• **Coba kerjakan**: Salin ulang semua baris dari seluruh item di bawah ini tanpa mengubah apa pun. Jangan sertakan gambar dalam jawaban.

(Teks hasil ekstraksi per halaman)
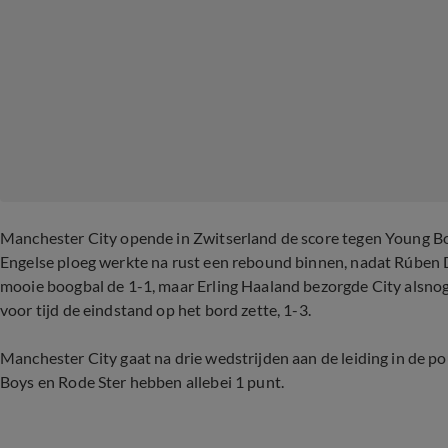
Manchester City opende in Zwitserland de score tegen Young Bo
Engelse ploeg werkte na rust een rebound binnen, nadat Rúben D
mooie boogbal de 1-1, maar Erling Haaland bezorgde City alsnog 
voor tijd de eindstand op het bord zette, 1-3.
Manchester City gaat na drie wedstrijden aan de leiding in de p
Boys en Rode Ster hebben allebei 1 punt.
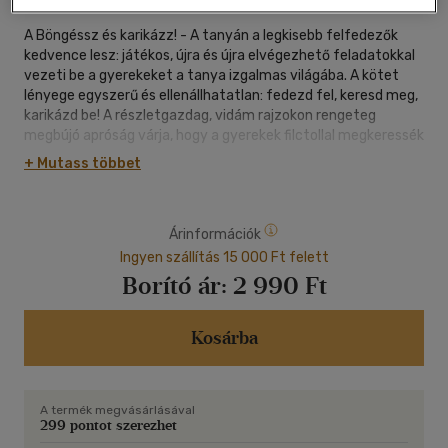
A Böngéssz és karikázz! - A tanyán a legkisebb felfedezők
kedvence lesz: játékos, újra és újra elvégezhető feladatokkal
vezeti be a gyerekeket a tanya izgalmas világába. A kötet
lényege egyszerű és ellenállhatatlan: fedezd fel, keresd meg,
karikázd be! A részletgazdag, vidám rajzokon rengeteg
megbújó apróság várja, hogy a gyerekek filctollal megkeressék
és bekarikázzák. A legjobb rész? A jelölések egy mozdulattal
+ Mutass többet
letörölhetők, így a könyv korlátlanul újrajátszható!
Árinformációk
Ingyen szállítás 15 000 Ft felett
Borító ár:
2 990 Ft
Kosárba
A termék megvásárlásával
299 pontot szerezhet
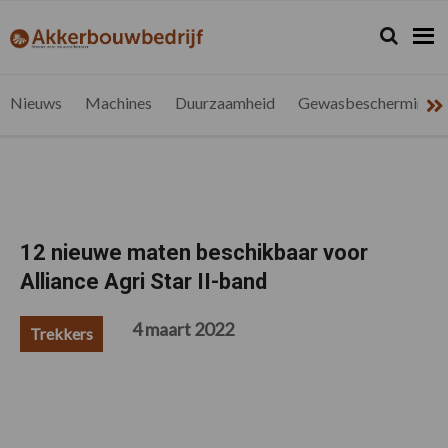
Spring
Door
Spring
Spring
naar
naar
naar
naar
Zoeken...
Zoek
akkerbouwbedrijf.be
Nieuws
de
de
de
de
hoofdnavigatie
hoofd
eerste
voettekst
voor
inhoud
sidebar
de
Nieuws
Machines
Duurzaamheid
Gewasbescherming
vlaamse
akkerbouwer
12 nieuwe maten beschikbaar voor
Alliance Agri Star II-band
4 maart 2022
Trekkers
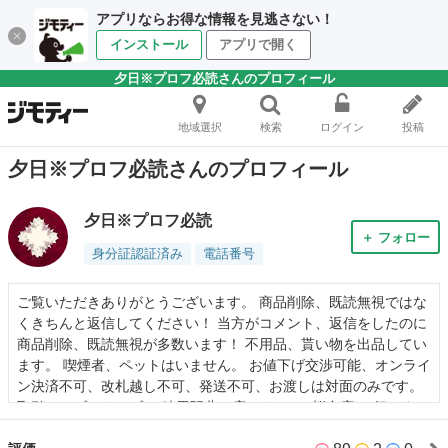
アプリならお得な情報を見逃さない！
インストール
アプリで開く
夕日※プロフ必読さんのプロフィール
地域選択
検索
ログイン
投稿
夕日※プロフ必読さんのプロフィール
夕日※プロフ必読
＋ フォロー
身分証認証済み
電話番号
ご覧いただきありがとうございます。 商品削除、既読無視ではな
くきちんと返信してください！ 当方がコメント、返信をしたのに
商品削除、既読無視が多数います！ 不用品、貰い物を出品してい
ます。 喫煙者、ペットはいません。 お値下げ交渉可能、オンライ
ン決済不可、改札越し不可、発送不可、お渡しは対面のみです。
取引はセブンイレブン(練馬駅北口店)、なごみ(桜台店)で行いま
す。 質問等あればお気軽にコメントしてください。 よろしくお願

• **Jawaban berikut**:
Manchester City opende in Zwitserland de score tegen Young Bo
Engelse ploeg werkte na rust een rebound binnen, nadat Rúben D
mooie boogbal de 1-1, maar Erling Haaland bezorgde City alsnog 
voor tijd de eindstand op het bord zette, 1-3.
Manchester City gaat na drie wedstrijden aan de leiding in de p
Boys en Rode Ster hebben allebei 1 punt.
A Böngéssz és karikázz! - A tanyán a legkisebb felfedezők
kedvence lesz: játékos, újra és újra elvégezhető feladatokkal
vezeti be a gyerekeket a tanya izgalmas világába. A kötet
lényege egyszerű és ellenállhatatlan: fedezd fel, keresd meg,
karikázd be! A részletgazdag, vidám rajzokon rengeteg
megbújó apróság várja, hogy a gyerekek filctollal megkeressék
és bekarikázzák. A legjobb rész? A jelölések egy mozdulattal
+ Mutass többet
letörölhetők, így a könyv korlátlanul újrajátszható!
Árinformációk
Ingyen szállítás 15 000 Ft felett
Borító ár:
2 990 Ft
Kosárba
A termék megvásárlásával
299 pontot szerezhet
Spring
Door
Spring
Spring
naar
naar
naar
naar
Zoeken...
Zoek
akkerbouwbedrijf.be
Nieuws
de
de
de
de
hoofdnavigatie
hoofd
eerste
voettekst
voor
inhoud
sidebar
de
Nieuws
Machines
Duurzaamheid
Gewasbescherming
vlaamse
akkerbouwer
12 nieuwe maten beschikbaar voor
Alliance Agri Star II-band
4 maart 2022
Trekkers
アプリならお得な情報を見逃さない！
インストール
アプリで開く
夕日※プロフ必読さんのプロフィール
地域選択
検索
ログイン
投稿
夕日※プロフ必読さんのプロフィール
夕日※プロフ必読
＋ フォロー
身分証認証済み
電話番号
ご覧いただきありがとうございます。 商品削除、既読無視ではな
くきちんと返信してください！ 当方がコメント、返信をしたのに
商品削除、既読無視が多数います！ 不用品、貰い物を出品してい
ます。 喫煙者、ペットはいません。 お値下げ交渉可能、オンライ
ン決済不可、改札越し不可、発送不可、お渡しは対面のみです。
取引はセブンイレブン(練馬駅北口店)、なごみ(桜台店)で行いま
す。 質問等あればお気軽にコメントしてください。 よろしくお願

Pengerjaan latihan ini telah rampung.